Но какую бы чушь ни снимал Ферран, какие бы настоящие страсти ни овладевали участниками съемок, как иронично ни относились бы они к собственному детищу, съемки – святое. «Я могла бы бросить мужчину ради фильма, но фильм ради мужчины – никогда», – резюмирует непреложную мораль кинематографа кто-то из группы, узнав о бегстве скрипт-герл Лилиан с каскадером. В общем-то, не беда: что та скрипт-герл, что эта, разницы никакой, но просто кино – то, чему нельзя, немыслимо изменить. Почему? Потому, что нельзя и немыслимо.
Это единственная вещь, которой верны странные существа, известные как «актеры». Все прочее – игра, экзальтация, смех на палочке, каприз. Экранные пощечины, снятые с 25-го дубля, ничем не отличаются от истерик, которые всерьез закатывают друг другу актеры в свободное от работы время. Северин, сильно зашибающая звезда былых времен, сначала не в состоянии запомнить имя главного героя, потом упорно, раз за разом, пытается войти в буфет, вместо того чтобы открыть дверь, ведущую в коридор. Впрочем, ее можно понять и простить: сын умирает от лейкемии, а она, несмотря ни на что, снимается. Актер Альфонс, брошенный Лилиан, – пиршество неестественности. Как бледный призрак в ночной рубашке, он театрально выходит из своей комнаты наперерез возвращающимся с вечеринки коллегам и патетически взывает к Феррану с интонациями то ли Федры, то ли Сида: «Дай мне сто франков, я пойду в бордель!» Найдя утешение на одну ночь в объятиях английской актрисы Жюли, наутро звонит ее мужу, милейшему пожилому доктору: «Я люблю вашу жену! Я спал с ней!»

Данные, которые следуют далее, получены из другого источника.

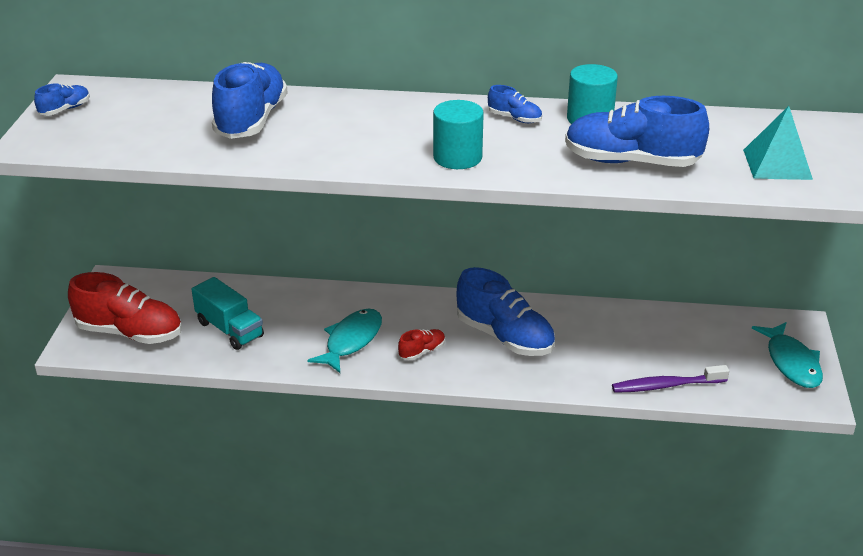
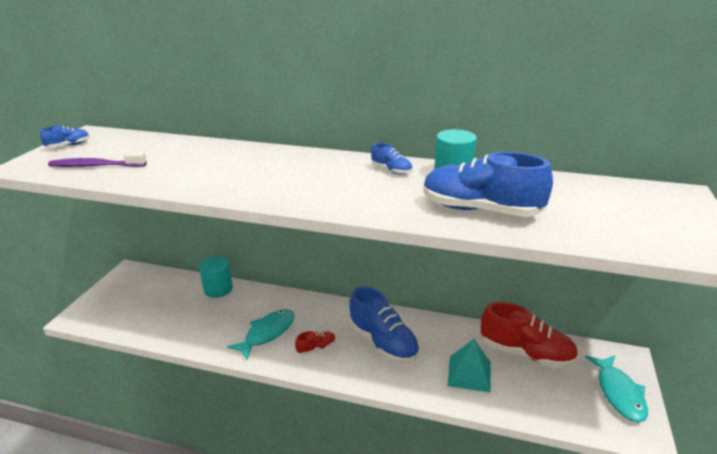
camera: 10 degrees right, 5 degrees down
(130, 333) = (118, 310): red shoe -> red shoe (525, 353)
(230, 329) = (186, 315): turquoise truck -> none
(251, 120) = (190, 160): blue shoe -> none
(457, 157) = (331, 196): turquoise cylinder -> turquoise cylinder (218, 289)
(666, 385) = (506, 402): purple toothbrush -> purple toothbrush (95, 166)
(777, 164) = (617, 222): turquoise pyramid -> turquoise pyramid (469, 373)

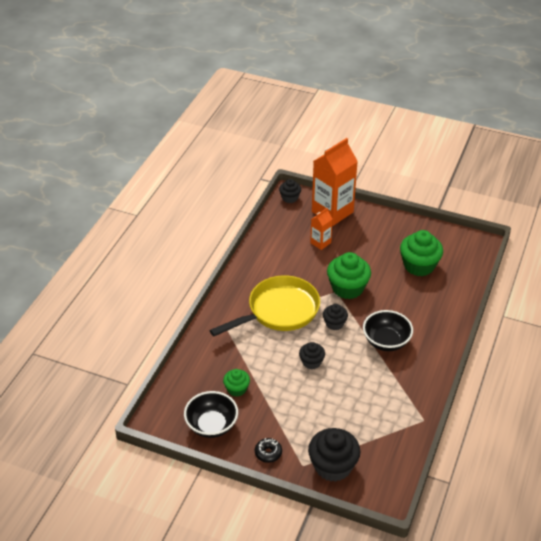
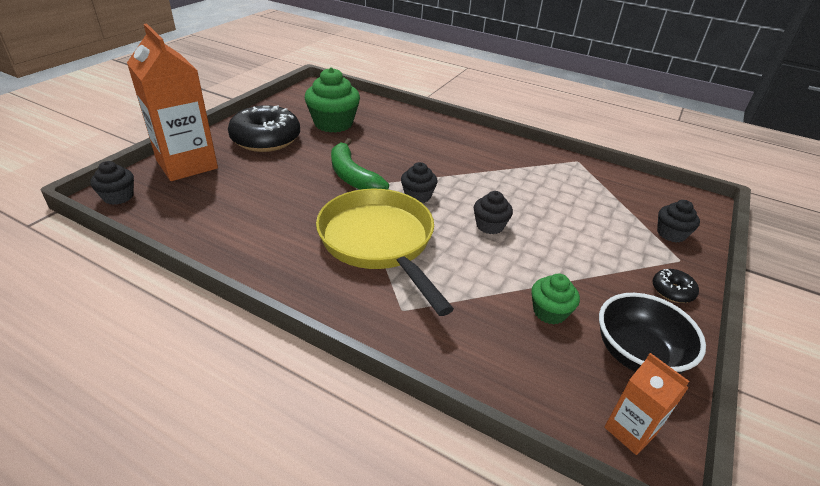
camera: 85 degrees left, 5 degrees down
(320, 243) = (247, 184): orange carton -> orange carton (630, 431)
(333, 466) = (671, 234): black cupcake -> black cupcake, size x0.56
(347, 288) = (352, 176): green cupcake -> green banana
(378, 237) = (266, 139): none -> black donut
(386, 341) = (456, 164): black bowl -> none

Вот только доктор Нельсон ведет себя совсем не по-киношному. Не стреляет в жену, не бьет морду Альфонсу, не разражается трагическим монологом. А просто приезжает на съемки и выдает жене успокоительные таблетки: ведь ей еще работать и работать. Ферран – тот же врач для своих непослушных чад. Только он может с интонацией учителя объяснить Альфонсу, что ему надо вовсе не к шлюхам, а обратно в номер, репетировать. Или пропустить мимо ушей его дикую идею жениться прямо в разгар съемок. Или отшить сумасшедшего, представляющего ему на улице страшенную девицу, «звезду немецкого политикоэротического кино». Потом весь этот бред будет преследовать его по ночам, голоса десятков людей, чего-то от него домогающихся, – звучать у него в ушах.
Тысячу раз права жена администратора, заходящаяся в истерике: «Я ненавижу кино! Здесь все друг с другом «на ты», все друг с другом спят, все друг другу врут!»
Любое проявление естественности может только повредить фильму. Беременность актрисы, которую она тщетно пытается скрыть, отказываясь сниматься в бассейне, едва не остановливает съемки. Она уже на третьем месяце. Что же будет еще через полтора, когда предстоят новые эпизоды с ней. Продюсеры предлагают выход, на первый, второй и третий взгляд безумный, но единственно нормальный в перевернутом с ног на голову мире кино: включить беременность в сценарий. Но тогда – развивается логика Зазеркалья – зрители начнут гадать, кто же из персонажей сделал ей ребенка. Смерть спасет жизнь: никаких съемок через полтора месяца не будет. Фильм «добьют» второпях, упростив сценарий, скомкав сюжетные линии, когда погибнет актер Александр.